Solar crowdfunding investment platform, Wunder announces $3.6m round (Medium)
Wunder Capital, an online lending platform that connects investors with large-scale solar projects across the United States, announced today a $3.6 million investment round led by Techstars Ventures, Fenway Summer Ventures, and FinTech Collective, alongside existing seed investors.
Online insurance manager CoverWallet raises $2m (Finextra)
CoverWallet announced it received $2 million in seed funding from Two Sigma Ventures, Highland Capital Partners, Founder Collective and a list of strategic angel investors.
The startup, which was in stealth mode until this week, provides small businesses with a concierge-like service that helps businesses deal with the complex, and often confusing, intricacies of commercial insurance.
Former Thomson Reuters chief Glocer invests in Algomi (Finextra)

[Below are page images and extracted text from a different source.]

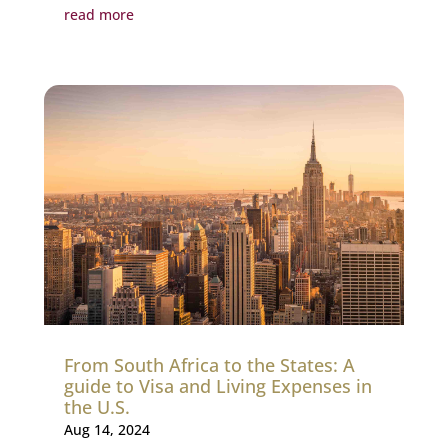
read more
From South Africa to the States: A
guide to Visa and Living Expenses in
the U.S.
Aug 14, 2024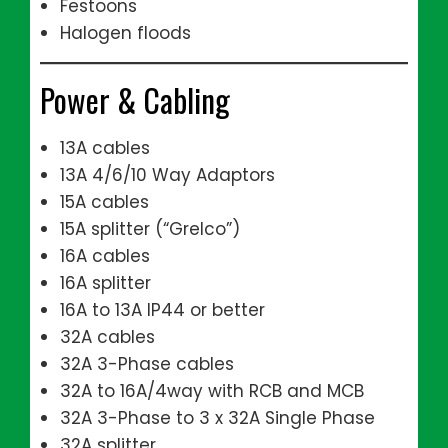
Festoons
Halogen floods
Power & Cabling
13A cables
13A 4/6/10 Way Adaptors
15A cables
15A splitter (“Grelco”)
16A cables
16A splitter
16A to 13A IP44 or better
32A cables
32A 3-Phase cables
32A to 16A/4way with RCB and MCB
32A 3-Phase to 3 x 32A Single Phase
32A splitter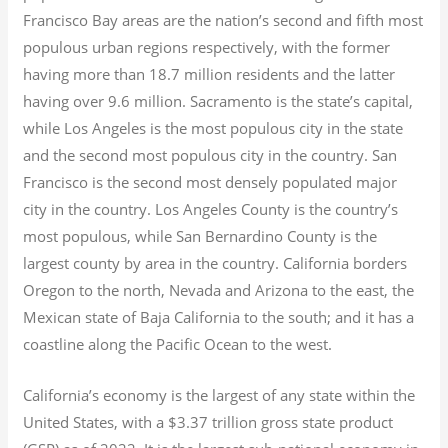
Francisco Bay areas are the nation’s second and fifth most
populous urban regions respectively, with the former
having more than 18.7
million residents and the latter
having over 9.6
million.
Sacramento is the state’s capital,
while Los Angeles is the most populous city in the state
and the second most populous city in the country. San
Francisco is the second most densely populated major
city in the country. Los Angeles County is the country’s
most populous, while San Bernardino County is the
largest county by area in the country. California borders
Oregon to the north, Nevada and Arizona to the east, the
Mexican state of Baja California to the south; and it has a
coastline along the Pacific Ocean to the west.
California’s economy is the largest of any state within the
United States, with a $3.37 trillion gross state product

Former Thomson Reuters CEO Tom Glocer has invested in, and become a strategic advisor to, fixed income liquidity discovery start-up Algomi.

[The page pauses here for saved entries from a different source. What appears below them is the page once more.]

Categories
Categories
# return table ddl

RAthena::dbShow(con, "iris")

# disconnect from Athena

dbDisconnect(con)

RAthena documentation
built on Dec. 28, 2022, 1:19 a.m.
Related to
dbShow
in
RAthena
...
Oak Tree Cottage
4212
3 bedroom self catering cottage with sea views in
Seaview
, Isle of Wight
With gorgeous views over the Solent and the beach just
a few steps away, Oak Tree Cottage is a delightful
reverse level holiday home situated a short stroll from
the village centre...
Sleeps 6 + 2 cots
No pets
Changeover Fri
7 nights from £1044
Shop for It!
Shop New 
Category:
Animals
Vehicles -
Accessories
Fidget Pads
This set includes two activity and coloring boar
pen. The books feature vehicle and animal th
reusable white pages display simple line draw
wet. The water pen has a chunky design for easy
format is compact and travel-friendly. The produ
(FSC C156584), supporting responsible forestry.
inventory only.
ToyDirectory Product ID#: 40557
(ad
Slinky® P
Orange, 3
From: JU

The Startups: Who’s shaking things up
Meet Forcerank, the FanDuel for stocks (WSJ)
The set-up is similar to FanDuel and DraftKings, which let people bet real money with fantasy sports line-ups. Estimize’s new app, called Forcerank, allows players to rank a group of stocks in the order of how they expect them to perform.
But the real reason for the app is far more interesting: the data. Leigh Drogen, chief executive of Estimize, said in an interview with Moneybeat that the idea for Forcerank was inspired by a profitable hedge-fund data program that was shut down by the New York Attorney General several years ago.
Online lender SoFi to run its own hedge fund (MarketWatch)
The unusual move by SoFi is an attempt to get around waning investor interest that is threatening online lenders’ growth. The sector lacks the deposits needed to fund its loans like traditional banks, so it relies on being able to sell the loans to investors to free up capital to make new ones.
Bloomberg’s Matt Levine has his own interpretation on SoFi’s move:
SoFi’s name is “Social Finance,” not, like, “Captive Hedge Fund Securitization Finance.” Lending Club is a “club.” You can witness ontogeny recapitulating phylogeny. A social club for regular people to lend money to other regular people becomes a securitization platform with its own in-house hedge fund while you watch. The whole history of modern finance recurs, sped up, right before your eyes. It is kind of beautiful.
Turns out, SoFi is looking at various ways to ensure capital formation and that is has enough dry powder in the future to keep funding loans. Bloomberg reported that the firm was also sketching out plans to start a real estate investment trust that would buy the mortgages the startup lender makes.
Roofstock is a marketplace for investing in leased single-family homes (Crowdfund Insider)
Just launched this week, Roofstock claims the title of the first marketplace for investing in single-family rental homes. Roofstock matches buyers with sellers in a completely digital transaction. Roofstock states it offers a proprietary inventory of leased, certified, professionally managed homes that generate immediate cash flow.